→ TO-DO ITEM: Every entry should be returned unchanged, with the pictures omitted.

→ RECORD SET:
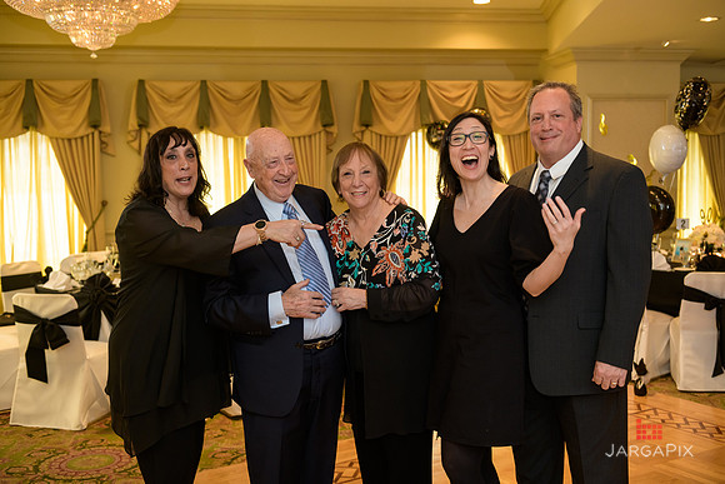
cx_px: 362
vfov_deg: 31.9
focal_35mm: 42
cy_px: 242
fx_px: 846
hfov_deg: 46.4
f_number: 3.2
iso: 1000
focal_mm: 42
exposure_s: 1/125
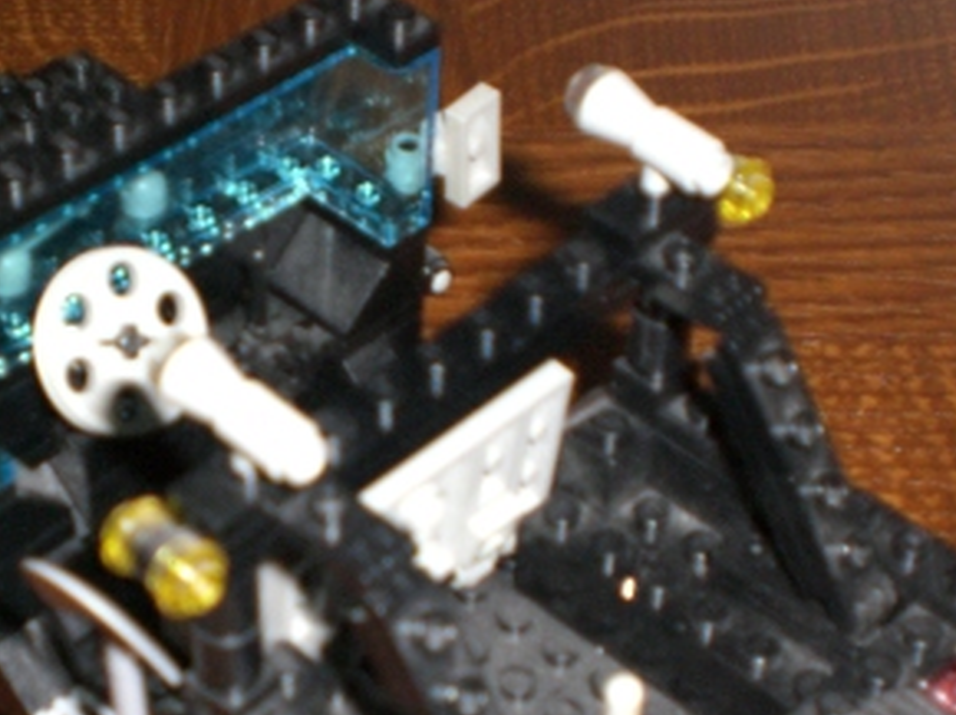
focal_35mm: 84
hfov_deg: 23.2
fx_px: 2318
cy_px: 590
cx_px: 313
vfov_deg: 17.4
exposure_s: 1/60
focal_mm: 6.3
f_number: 3.1
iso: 200
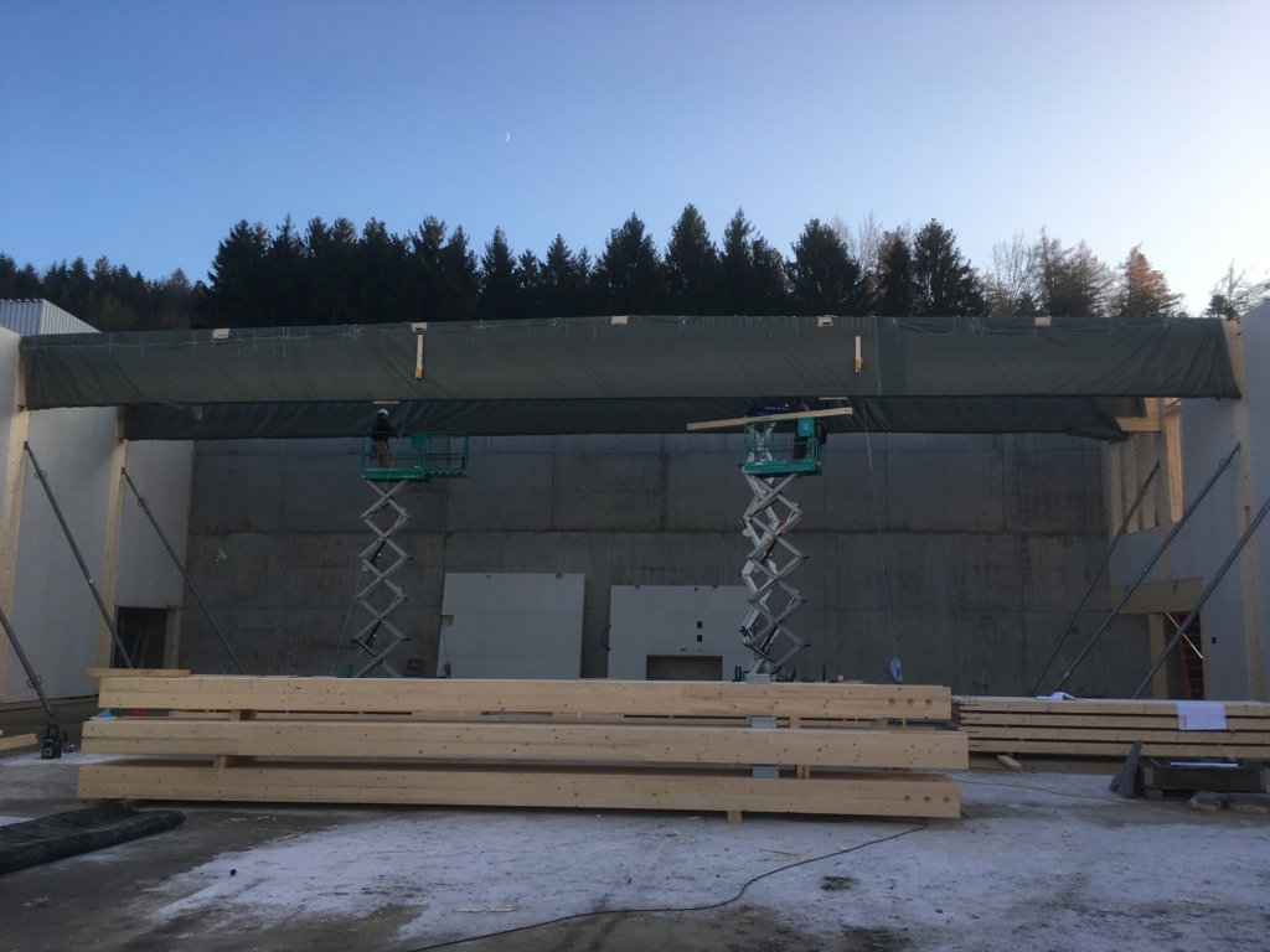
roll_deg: -1.6
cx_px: 635
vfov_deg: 48.2
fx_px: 1064
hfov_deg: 61.7
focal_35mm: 29
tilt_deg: +6.6
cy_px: 476
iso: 25
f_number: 2.2
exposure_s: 1/513
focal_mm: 4.15
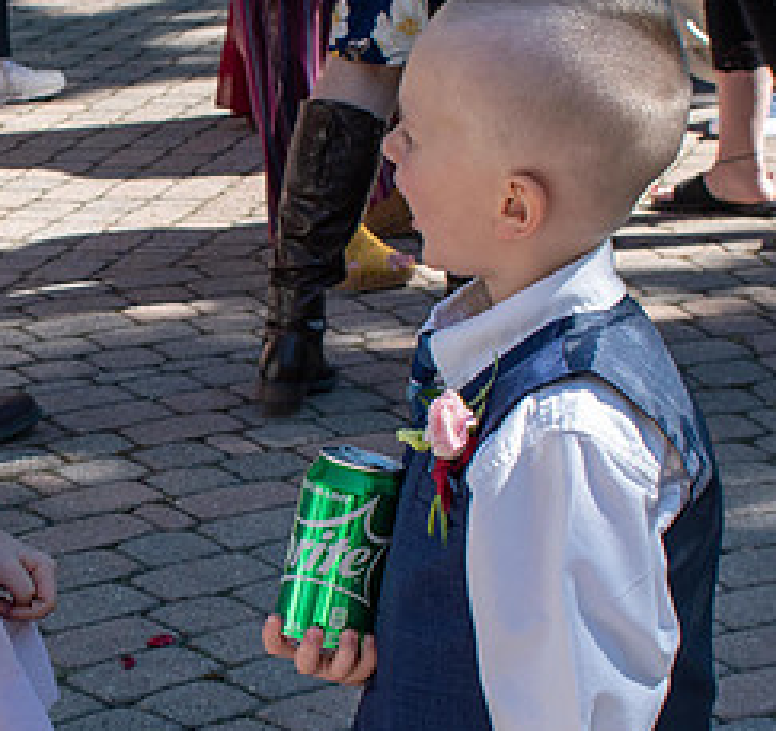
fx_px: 3228
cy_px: 333
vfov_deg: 12.9
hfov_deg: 13.5
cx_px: 3
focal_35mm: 131
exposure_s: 1/250
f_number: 8
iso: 200
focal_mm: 32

→ ANSWER BELOW:
cx_px: 362
vfov_deg: 31.9
focal_35mm: 42
cy_px: 242
fx_px: 846
hfov_deg: 46.4
f_number: 3.2
iso: 1000
focal_mm: 42
exposure_s: 1/125
focal_35mm: 84
hfov_deg: 23.2
fx_px: 2318
cy_px: 590
cx_px: 313
vfov_deg: 17.4
exposure_s: 1/60
focal_mm: 6.3
f_number: 3.1
iso: 200
roll_deg: -1.6
cx_px: 635
vfov_deg: 48.2
fx_px: 1064
hfov_deg: 61.7
focal_35mm: 29
tilt_deg: +6.6
cy_px: 476
iso: 25
f_number: 2.2
exposure_s: 1/513
focal_mm: 4.15
fx_px: 3228
cy_px: 333
vfov_deg: 12.9
hfov_deg: 13.5
cx_px: 3
focal_35mm: 131
exposure_s: 1/250
f_number: 8
iso: 200
focal_mm: 32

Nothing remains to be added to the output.